Die Informationen scheinen korrekt zu sein – Star Fox 2-Entwickler Dylan Cuthbert erkannte ein benutzerdefiniertes Entwicklungstool, das er „seit fast 30 Jahren“ nicht mehr gesehen hatte.

https://twitter.com/dylancuthbert/status/1286789583061934080

Fans haben auch unkomprimiertes Audio von Star Fox Linie entdeckt.

“Can’t let you do that, Star Fox!”

Ziemlich faszinierend ist jedoch das Filmmaterial eines nie zuvor gesehenen Donkey Kong-Spiels mit dem Titel Super Donkey (der Name von Donkey Kong Country in Japan), in der man eine Art menschlichen Charakter spielt. Als Prototyp ist das Spiel mechanisch überraschend gut zusammengestellt. Der Charakter kann Reben greifen, Gegenstände oder andere Affen tragen und einen Boden-Stampf-Angriff ausführen, der Rauchwolken in beide Richtungen sendet.

Ein weiteres bemerkenswertes Leck ist ein Online-Pokémon-Spiel für den PC. Das Spiel sollte 2004 von der Firma iQue veröffentlicht werden und den Game Boy Advance als Controller verwenden.

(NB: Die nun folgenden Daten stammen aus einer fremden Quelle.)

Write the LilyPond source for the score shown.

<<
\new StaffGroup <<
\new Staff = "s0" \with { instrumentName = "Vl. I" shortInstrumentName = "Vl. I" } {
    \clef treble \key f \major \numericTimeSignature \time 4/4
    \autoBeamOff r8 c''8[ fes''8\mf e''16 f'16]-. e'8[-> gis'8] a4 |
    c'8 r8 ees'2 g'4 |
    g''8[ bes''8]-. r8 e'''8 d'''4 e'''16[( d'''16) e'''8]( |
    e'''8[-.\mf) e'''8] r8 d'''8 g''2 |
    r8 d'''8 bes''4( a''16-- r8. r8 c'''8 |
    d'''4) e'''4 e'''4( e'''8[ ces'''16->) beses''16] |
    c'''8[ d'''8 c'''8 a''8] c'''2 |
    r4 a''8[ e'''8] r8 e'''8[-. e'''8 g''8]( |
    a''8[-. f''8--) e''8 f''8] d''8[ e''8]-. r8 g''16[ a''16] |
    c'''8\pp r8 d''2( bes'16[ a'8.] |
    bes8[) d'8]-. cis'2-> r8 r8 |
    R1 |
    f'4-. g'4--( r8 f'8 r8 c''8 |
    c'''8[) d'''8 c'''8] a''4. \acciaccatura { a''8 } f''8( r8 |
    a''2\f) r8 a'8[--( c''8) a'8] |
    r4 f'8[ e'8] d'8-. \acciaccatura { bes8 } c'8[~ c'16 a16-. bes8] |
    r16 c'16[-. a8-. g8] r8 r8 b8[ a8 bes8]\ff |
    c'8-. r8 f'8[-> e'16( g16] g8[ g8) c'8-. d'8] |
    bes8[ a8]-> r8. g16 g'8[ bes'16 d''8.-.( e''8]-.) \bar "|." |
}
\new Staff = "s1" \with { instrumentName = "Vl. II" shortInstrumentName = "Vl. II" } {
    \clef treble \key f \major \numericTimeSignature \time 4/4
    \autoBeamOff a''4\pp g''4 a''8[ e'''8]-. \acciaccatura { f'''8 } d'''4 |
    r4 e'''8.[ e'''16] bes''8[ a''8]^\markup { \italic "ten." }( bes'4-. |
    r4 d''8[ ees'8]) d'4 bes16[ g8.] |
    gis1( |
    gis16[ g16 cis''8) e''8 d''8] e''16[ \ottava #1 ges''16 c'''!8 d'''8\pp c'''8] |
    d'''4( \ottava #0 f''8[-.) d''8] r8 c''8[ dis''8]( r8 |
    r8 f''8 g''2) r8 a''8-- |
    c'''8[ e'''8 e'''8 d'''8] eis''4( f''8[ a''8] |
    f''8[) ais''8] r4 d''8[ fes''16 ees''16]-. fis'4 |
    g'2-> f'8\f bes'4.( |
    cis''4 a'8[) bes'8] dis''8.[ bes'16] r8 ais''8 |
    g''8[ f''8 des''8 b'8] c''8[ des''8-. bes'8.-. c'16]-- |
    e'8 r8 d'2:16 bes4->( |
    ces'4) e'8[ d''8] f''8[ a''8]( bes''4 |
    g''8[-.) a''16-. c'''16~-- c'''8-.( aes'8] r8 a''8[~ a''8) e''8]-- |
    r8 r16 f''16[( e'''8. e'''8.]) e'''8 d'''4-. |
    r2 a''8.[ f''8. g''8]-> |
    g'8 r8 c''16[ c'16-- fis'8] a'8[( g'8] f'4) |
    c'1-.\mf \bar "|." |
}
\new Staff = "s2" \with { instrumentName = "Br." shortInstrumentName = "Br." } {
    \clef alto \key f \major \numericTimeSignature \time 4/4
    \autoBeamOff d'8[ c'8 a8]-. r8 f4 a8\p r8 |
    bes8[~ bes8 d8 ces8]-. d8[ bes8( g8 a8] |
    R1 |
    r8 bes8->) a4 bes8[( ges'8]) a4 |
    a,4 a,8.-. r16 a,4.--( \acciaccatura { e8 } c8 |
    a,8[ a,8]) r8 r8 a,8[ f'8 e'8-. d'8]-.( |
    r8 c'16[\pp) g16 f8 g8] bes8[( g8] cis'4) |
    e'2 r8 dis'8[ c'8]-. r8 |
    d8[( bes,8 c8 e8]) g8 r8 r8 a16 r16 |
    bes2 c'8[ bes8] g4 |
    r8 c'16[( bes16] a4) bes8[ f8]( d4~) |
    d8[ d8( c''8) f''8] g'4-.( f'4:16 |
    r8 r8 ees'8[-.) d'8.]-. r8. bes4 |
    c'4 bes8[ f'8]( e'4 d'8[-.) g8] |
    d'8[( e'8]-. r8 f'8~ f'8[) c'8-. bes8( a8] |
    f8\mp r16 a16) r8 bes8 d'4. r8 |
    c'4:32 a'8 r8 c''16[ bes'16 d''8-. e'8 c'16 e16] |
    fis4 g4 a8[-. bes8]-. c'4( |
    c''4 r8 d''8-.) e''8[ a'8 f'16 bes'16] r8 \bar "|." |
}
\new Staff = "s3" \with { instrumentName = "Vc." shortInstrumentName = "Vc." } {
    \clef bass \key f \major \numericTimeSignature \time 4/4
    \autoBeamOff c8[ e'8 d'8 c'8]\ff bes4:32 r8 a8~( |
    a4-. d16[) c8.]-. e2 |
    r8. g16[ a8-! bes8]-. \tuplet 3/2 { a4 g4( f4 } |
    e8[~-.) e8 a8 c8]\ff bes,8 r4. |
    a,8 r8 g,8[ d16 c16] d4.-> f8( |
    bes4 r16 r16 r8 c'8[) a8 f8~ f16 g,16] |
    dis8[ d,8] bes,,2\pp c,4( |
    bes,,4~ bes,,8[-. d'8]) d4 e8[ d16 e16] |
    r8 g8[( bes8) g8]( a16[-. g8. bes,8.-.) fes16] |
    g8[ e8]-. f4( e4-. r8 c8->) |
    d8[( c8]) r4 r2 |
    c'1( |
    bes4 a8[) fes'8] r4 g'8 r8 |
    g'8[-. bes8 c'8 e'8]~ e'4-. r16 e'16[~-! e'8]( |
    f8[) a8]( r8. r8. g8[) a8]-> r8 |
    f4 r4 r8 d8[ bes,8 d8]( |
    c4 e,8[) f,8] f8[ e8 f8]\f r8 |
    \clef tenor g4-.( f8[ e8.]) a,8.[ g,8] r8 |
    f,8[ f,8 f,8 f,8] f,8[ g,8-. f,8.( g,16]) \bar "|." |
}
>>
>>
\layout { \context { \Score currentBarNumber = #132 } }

„Das Leck beschreibt ein Pokémon-Spiel, das sich sehr nach einem Pokémon-Spiel anhört, aber mit ein paar Wendungen. Es würde sich wie bei jedem Spiel darum handeln, zu sammeln und zu kämpfen, aber es würde auch einen umfangreichen Online-Chat, einen Turniermodus und sogar eine Schatzsuche geben “, beschrieb ein Entwickler. „Natürlich würde es wie bei jedem Haupt-Pokémon-Spiel einen Offline-Story-Modus geben, der FireRed und LeafGreen als Grundlage verwendet hätte. Um die Spieler online zu bringen, haben die Entwickler anscheinend nur ein paar Dutzend Pokémon offline angeboten. Der Rest wäre nur zugänglich, wenn eine Online-Verbindung hergestellt wird.“

Viele Daten von Pokémon Diamond und Pearl sind ebenfalls durchgesickert, so dass unter anderem Beta-Versionen verschiedener Pokémon auftauchen. Es wurden die Beta-Sprites aller Gen 4-Pokémon gezeigt, von denen einige völlig anders aussehen als ihre endgültigen Versionen. Rotom, das Pokémon, das dafür bekannt ist, über die Interaktion mit einem Fernseher angetroffen zu werden und in den Gen 7-Spielen der Pokédex zu sein, wird in seiner Beta-Version als einfacher Funke gezeichnet. Die Garchomp-Linie hat eine drastische Veränderung in Färbung und Formation, das Pokémon Gott Arceus ist in einen nebelartigen Schatten mit orangefarbenen Augenringen gehüllt, und Giratina ist eine völlig andere Kreatur und wurde Kimairan genannt, ähnlich dem japanischen Wort für Chimäre. Angesichts der Verschmelzung dieser Giratina ist es sehr sinnvoll, nach einer Chimäre benannt zu werden.

Es ist nicht sicher, wer die Informationen erhalten hat oder wie sie aufgenommen wurden. Man sollte nicht überrascht sein, wenn Nintendo den Inhalt schnell entfernen würde. Es mag Jahrzehnte alt sein, aber es ist immer noch internes Material. Trotzdem könnte das, was bisher aufgetaucht ist, sowohl als Momentaufnahme eines wichtigen Moments in der Geschichte von Nintendo als auch als Erinnerung daran nützlich sein, dass sich Spiele während der Entwicklung stark verändern können.